- The paper shows that RNNs can acquire hierarchical generalizations in English question formation without built-in hierarchical bias.
- The study compares various RNN architectures, revealing that only the GRU with attention consistently focuses on hierarchical cues over linear ones.
- The research finds that input properties like subject-verb agreement significantly enhance hierarchical rule learning in neural networks.
This paper investigates the necessity of innate hierarchical constraints in language learners, specifically addressing the poverty of the stimulus (POS) argument. The authors simulate the acquisition of English subject-auxiliary inversion using recurrent neural networks (RNNs) to determine if these networks can learn hierarchical rules without explicit pre-existing hierarchical constraints.

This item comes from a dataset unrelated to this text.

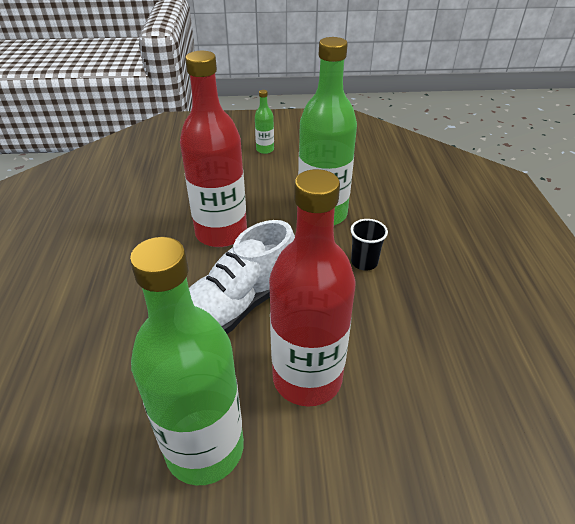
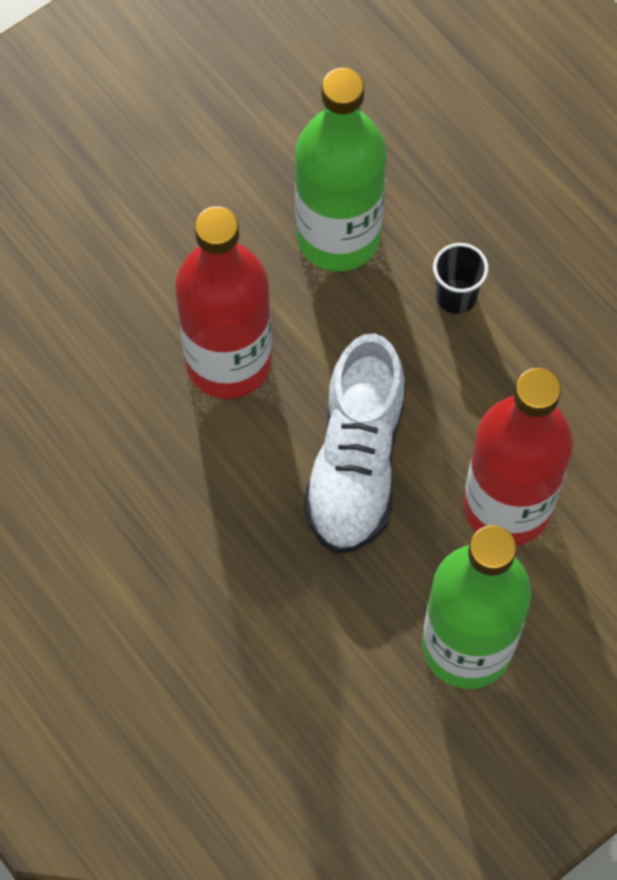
camera: 35 degrees left, 25 degrees up
green bottle [255,90,274,154] -> none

The core argument revolves around the idea that children acquiring language consistently prefer hierarchical syntactic rules over linear ones, even when exposed to simple examples compatible with both. The authors explore whether RNNs, which are not inherently constrained to hierarchical processing, can learn hierarchical generalizations through exposure to linguistic input.

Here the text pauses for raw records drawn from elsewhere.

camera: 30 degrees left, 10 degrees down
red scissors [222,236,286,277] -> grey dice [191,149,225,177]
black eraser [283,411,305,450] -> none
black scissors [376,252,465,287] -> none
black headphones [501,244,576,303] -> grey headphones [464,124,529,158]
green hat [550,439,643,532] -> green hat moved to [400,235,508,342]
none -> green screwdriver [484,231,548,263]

The paper focuses on the transformation of declarative sentences into questions, as in "My walrus can giggle" becoming "Can my walrus giggle?". Two potential rules for this transformation are considered: a hierarchical rule (moving the main verb's auxiliary) and a linear rule (moving the linearly first auxiliary). While both rules work for simple sentences, they diverge in complex sentences with relative clauses, such as "My walrus that will eat can giggle." The hierarchical rule correctly predicts "Can my walrus that will eat giggle?", while the linear rule incorrectly predicts "*Will my walrus that eat can giggle?".
The authors trained RNNs on two fragments of English: a "no-agreement" language and an "agreement" language. The no-agreement language allows any noun to appear with any auxiliary. The agreement language enforces subject-verb agreement using "do," "don't," "does," and "doesn't" as auxiliaries. The agreement language includes an additional cue to hierarchy; in the example "the walruses that the newt does confuse do high_five your peacocks", do agrees with its hierarchically-determined plural subject walruses even though the singular noun newt is linearly closer to it. The networks were trained on identity and question formation tasks, withholding question formation for sentences with relative clauses on the subject during training.

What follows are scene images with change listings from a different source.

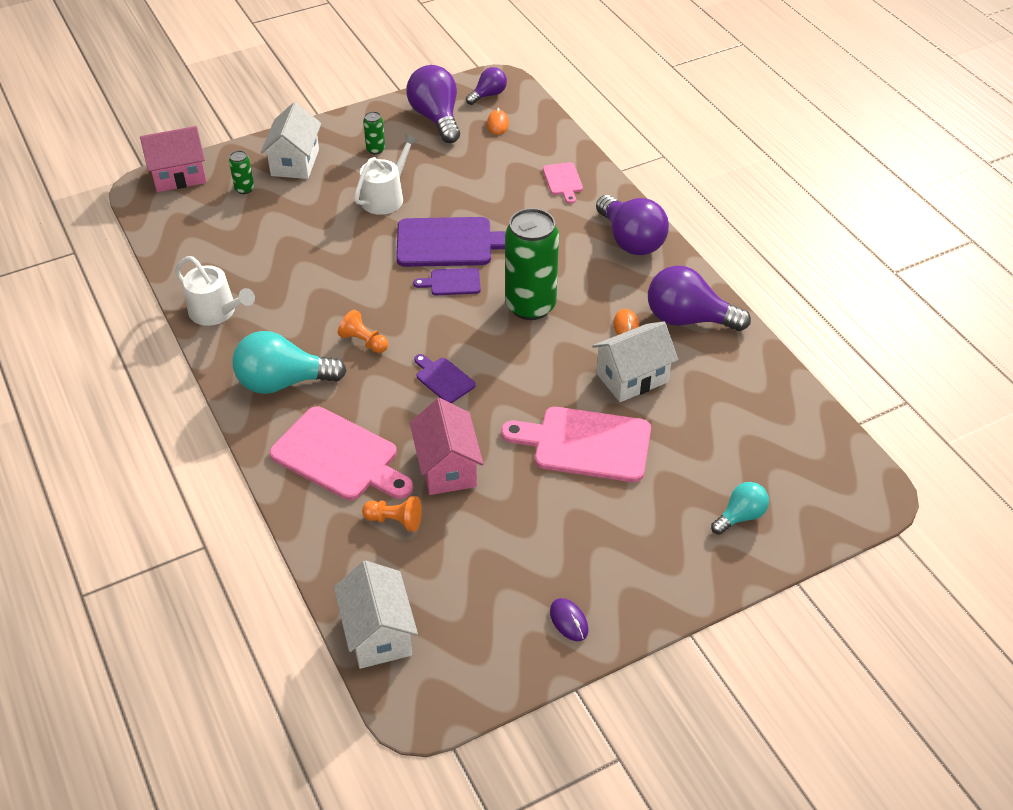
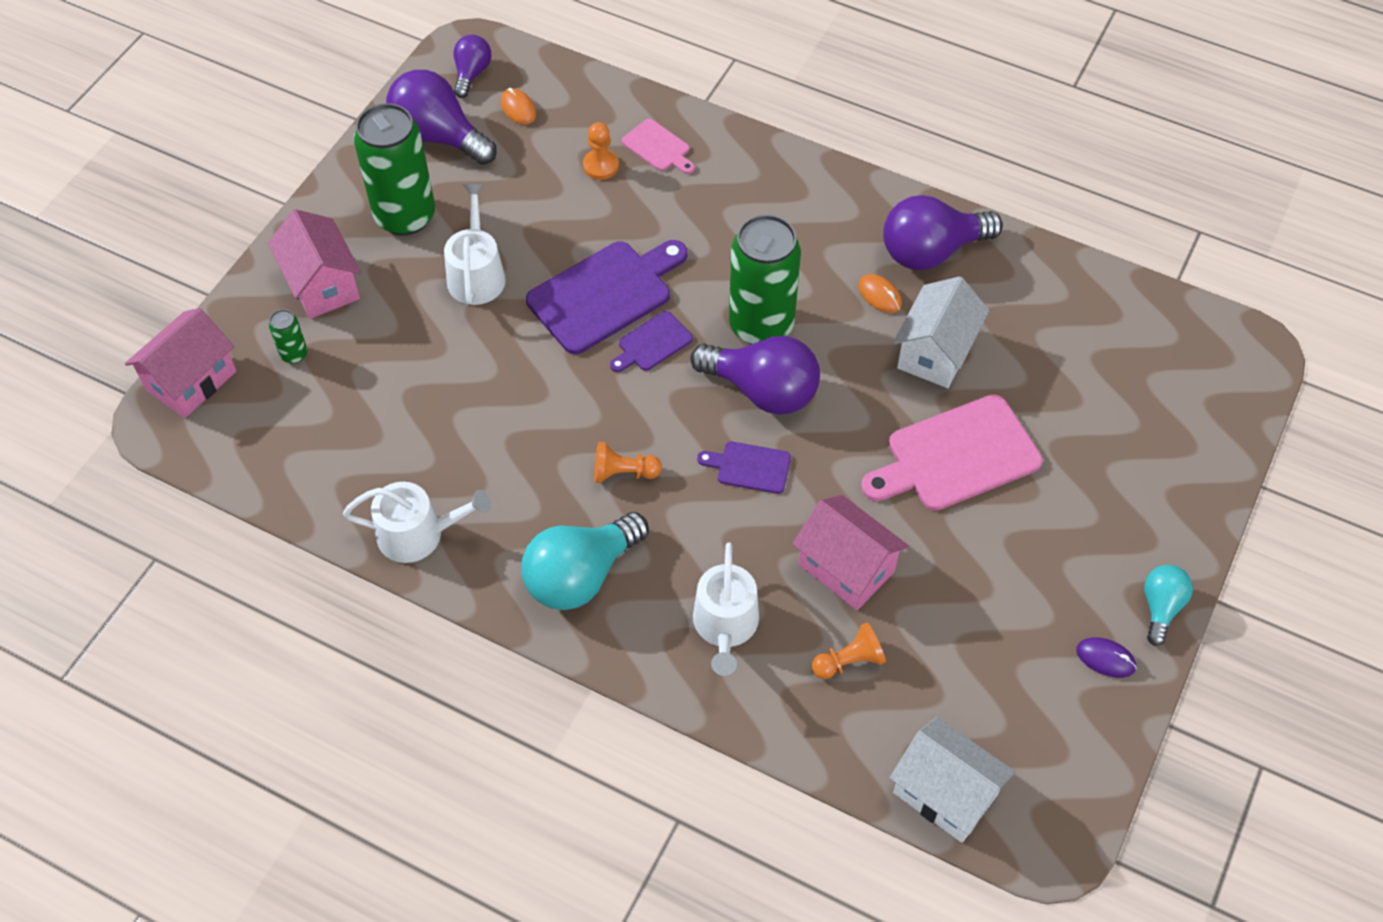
camera: 35 degrees left, 10 degrees up
white house [261,102,321,179] -> pink house [268,209,361,319]
pink cutting board [270,406,413,500] -> white watering can [693,543,759,676]
green can [363,111,385,154] -> green can [354,103,435,236], size x2.36
purple light bulb [596,195,669,255] -> purple light bulb moved to [690,336,820,415]
turquoise light bulb [711,482,769,535] -> turquoise light bulb moved to [1144,565,1193,646]
none -> orange pawn [583,122,619,180]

The following RNN architectures were explored:
- Simple Recurrent Network (SRN)
- SRN with attention
- Gated Recurrent Unit (GRU)
- GRU with attention
- Long Short-Term Memory (LSTM)
- LSTM with attention
The sequence-to-sequence model used includes an encoder and a decoder. The encoder processes the input sentence to create a vector representation, and the decoder generates the output sentence based on this encoding. Attention mechanisms were also incorporated, giving the decoder access to intermediate steps of the encoding process.
Key findings include:
- Agreement leads to more robust hierarchical generalization: All six architectures were significantly more likely (p<0.01) to choose the main auxiliary when trained on the agreement language than the no-agreement language.
- Initialization matters: Accuracy often varied considerably across random initializations.
- Different architectures perform qualitatively differently: Only the GRU with attention showed a strong preference for choosing the main auxiliary instead of the linearly first auxiliary. The vanilla GRU chose the first auxiliary nearly 100% of the time.
To understand these differences, the authors analyzed the final hidden state of the encoder, referred to as the encoding of the sentence, focusing on how much information these encodings contained about the main auxiliary, the fourth word, and the subject noun. Linear classifiers were trained to predict these properties from the sentence encodings. The results indicated that while most architectures could identify the main auxiliary, the GRU with attention was unique in performing poorly on the fourth word and subject noun tasks. This suggests that the GRU with attention focused on hierarchical information, ignoring linear cues.
Further analysis of the full questions produced by the networks revealed that the GRU with attention networks' errors sometimes aligned with errors made by children learning English. However, the networks also made mistakes that humans never would. For example, the network preposed the second auxiliary but did not delete either of the auxiliaries. This error type is common among English-learning children and is compatible with hierarchical generalization. In another frequent error type, the network deleted the first auxiliary and preposed the second, errors that were never observed in humans, and are incompatible with a hierarchical generalization.
The authors conclude that a learner's preference for hierarchy may arise from hierarchical properties of the input, combined with biases inherent in the network's architecture and learning procedure. The paper suggests that a hierarchical constraint may not be necessary for language learners to acquire hierarchical generalizations. They propose that the GRU with attention architecture was able to overcome a linear bias due to the presence of hierarchical cues in the input language.